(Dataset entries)
— Begin —

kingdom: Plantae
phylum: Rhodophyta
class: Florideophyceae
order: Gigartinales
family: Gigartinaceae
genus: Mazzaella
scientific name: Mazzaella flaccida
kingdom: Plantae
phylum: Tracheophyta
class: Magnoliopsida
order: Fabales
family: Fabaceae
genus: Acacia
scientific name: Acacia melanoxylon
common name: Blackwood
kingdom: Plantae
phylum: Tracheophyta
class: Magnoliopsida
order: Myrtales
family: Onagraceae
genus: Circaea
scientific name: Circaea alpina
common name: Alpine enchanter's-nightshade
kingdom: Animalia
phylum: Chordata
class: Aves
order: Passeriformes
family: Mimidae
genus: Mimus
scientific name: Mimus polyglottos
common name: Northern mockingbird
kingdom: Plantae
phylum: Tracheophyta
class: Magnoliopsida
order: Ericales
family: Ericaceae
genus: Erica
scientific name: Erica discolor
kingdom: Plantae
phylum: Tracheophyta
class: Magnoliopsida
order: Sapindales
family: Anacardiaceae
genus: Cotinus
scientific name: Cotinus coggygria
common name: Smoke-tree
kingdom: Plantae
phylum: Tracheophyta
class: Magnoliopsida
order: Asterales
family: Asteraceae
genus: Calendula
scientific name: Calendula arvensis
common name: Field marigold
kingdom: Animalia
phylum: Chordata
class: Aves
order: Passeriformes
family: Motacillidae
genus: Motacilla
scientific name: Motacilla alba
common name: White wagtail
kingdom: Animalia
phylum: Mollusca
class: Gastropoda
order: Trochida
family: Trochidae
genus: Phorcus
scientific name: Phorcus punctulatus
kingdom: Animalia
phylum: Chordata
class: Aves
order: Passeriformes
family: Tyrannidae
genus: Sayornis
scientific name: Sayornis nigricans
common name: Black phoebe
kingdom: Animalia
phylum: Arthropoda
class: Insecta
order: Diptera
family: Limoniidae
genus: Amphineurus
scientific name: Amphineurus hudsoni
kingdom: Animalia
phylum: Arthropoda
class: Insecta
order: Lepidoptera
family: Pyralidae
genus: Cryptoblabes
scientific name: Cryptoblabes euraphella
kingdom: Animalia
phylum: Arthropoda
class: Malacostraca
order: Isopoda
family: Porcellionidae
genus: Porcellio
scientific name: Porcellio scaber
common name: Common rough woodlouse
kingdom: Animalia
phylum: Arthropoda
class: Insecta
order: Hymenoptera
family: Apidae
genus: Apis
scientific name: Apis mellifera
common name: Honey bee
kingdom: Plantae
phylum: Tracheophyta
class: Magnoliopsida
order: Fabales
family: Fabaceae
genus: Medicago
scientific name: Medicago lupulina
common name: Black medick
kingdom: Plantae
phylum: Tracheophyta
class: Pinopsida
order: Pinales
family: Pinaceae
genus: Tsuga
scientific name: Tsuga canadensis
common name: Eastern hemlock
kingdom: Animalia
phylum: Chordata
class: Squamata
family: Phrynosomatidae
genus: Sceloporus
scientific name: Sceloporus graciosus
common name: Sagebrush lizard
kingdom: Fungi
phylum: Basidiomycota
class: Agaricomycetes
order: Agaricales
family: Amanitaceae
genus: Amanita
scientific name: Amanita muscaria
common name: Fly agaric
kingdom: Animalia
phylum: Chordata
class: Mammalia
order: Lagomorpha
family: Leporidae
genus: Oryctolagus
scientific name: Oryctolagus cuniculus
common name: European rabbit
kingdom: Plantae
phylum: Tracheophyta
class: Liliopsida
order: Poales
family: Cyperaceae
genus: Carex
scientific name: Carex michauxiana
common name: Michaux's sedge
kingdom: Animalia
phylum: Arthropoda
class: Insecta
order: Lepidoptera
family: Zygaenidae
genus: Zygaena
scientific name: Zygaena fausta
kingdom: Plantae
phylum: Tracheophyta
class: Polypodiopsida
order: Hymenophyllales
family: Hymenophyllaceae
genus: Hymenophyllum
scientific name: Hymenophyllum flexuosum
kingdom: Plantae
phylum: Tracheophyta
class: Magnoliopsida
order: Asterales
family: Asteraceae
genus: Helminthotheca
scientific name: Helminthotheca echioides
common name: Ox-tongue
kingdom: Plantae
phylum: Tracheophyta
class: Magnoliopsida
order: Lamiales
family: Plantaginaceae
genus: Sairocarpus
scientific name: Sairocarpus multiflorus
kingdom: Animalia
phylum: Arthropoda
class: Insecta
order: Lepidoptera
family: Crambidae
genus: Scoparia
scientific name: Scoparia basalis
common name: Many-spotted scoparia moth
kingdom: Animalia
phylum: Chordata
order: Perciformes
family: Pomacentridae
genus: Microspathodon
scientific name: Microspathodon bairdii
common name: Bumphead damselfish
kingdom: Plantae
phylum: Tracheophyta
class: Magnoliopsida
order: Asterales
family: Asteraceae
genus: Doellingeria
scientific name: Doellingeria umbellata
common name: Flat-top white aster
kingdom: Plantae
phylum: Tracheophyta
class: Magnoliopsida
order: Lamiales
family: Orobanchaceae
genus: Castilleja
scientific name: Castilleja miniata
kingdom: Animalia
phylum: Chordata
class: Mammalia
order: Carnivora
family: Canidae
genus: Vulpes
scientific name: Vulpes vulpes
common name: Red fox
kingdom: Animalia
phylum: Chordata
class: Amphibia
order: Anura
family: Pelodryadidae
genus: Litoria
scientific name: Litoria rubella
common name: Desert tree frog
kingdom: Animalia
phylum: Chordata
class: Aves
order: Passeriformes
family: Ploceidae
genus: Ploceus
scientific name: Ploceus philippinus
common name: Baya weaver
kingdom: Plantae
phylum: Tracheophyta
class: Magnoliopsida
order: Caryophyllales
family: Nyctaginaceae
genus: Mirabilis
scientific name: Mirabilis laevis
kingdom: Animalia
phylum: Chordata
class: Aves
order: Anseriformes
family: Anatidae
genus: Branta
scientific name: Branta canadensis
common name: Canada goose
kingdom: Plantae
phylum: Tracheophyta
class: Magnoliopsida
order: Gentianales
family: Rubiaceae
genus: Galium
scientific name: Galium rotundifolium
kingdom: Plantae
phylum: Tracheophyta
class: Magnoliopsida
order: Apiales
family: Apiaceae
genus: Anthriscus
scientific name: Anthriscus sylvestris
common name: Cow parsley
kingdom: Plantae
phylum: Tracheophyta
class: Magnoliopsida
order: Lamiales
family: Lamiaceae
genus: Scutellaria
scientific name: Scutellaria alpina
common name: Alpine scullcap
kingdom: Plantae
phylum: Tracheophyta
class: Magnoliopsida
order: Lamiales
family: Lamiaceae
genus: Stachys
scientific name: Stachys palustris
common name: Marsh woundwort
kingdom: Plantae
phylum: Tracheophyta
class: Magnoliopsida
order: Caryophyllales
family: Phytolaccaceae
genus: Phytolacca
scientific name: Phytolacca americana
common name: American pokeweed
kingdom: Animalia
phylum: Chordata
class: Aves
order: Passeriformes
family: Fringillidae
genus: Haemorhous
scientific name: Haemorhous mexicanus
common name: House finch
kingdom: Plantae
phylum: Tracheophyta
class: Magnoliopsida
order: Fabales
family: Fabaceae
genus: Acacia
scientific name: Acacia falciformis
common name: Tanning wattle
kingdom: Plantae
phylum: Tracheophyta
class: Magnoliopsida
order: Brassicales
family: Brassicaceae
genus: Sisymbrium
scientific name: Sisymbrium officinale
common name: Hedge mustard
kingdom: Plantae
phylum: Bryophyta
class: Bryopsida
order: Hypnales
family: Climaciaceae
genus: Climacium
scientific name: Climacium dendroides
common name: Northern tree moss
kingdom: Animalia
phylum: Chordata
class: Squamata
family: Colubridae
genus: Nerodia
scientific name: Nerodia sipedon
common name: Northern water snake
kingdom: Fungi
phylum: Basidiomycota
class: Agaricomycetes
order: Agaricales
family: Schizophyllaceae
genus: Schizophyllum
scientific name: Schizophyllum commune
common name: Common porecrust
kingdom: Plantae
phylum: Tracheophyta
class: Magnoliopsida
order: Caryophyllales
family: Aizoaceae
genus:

— End —

> Written exercise
Return, without any change, the lines of the entries above, from the line containing "scientific name: Litoria rubella" through the line containing "order: Apiales".

> Response
scientific name: Litoria rubella
common name: Desert tree frog
kingdom: Animalia
phylum: Chordata
class: Aves
order: Passeriformes
family: Ploceidae
genus: Ploceus
scientific name: Ploceus philippinus
common name: Baya weaver
kingdom: Plantae
phylum: Tracheophyta
class: Magnoliopsida
order: Caryophyllales
family: Nyctaginaceae
genus: Mirabilis
scientific name: Mirabilis laevis
kingdom: Animalia
phylum: Chordata
class: Aves
order: Anseriformes
family: Anatidae
genus: Branta
scientific name: Branta canadensis
common name: Canada goose
kingdom: Plantae
phylum: Tracheophyta
class: Magnoliopsida
order: Gentianales
family: Rubiaceae
genus: Galium
scientific name: Galium rotundifolium
kingdom: Plantae
phylum: Tracheophyta
class: Magnoliopsida
order: Apiales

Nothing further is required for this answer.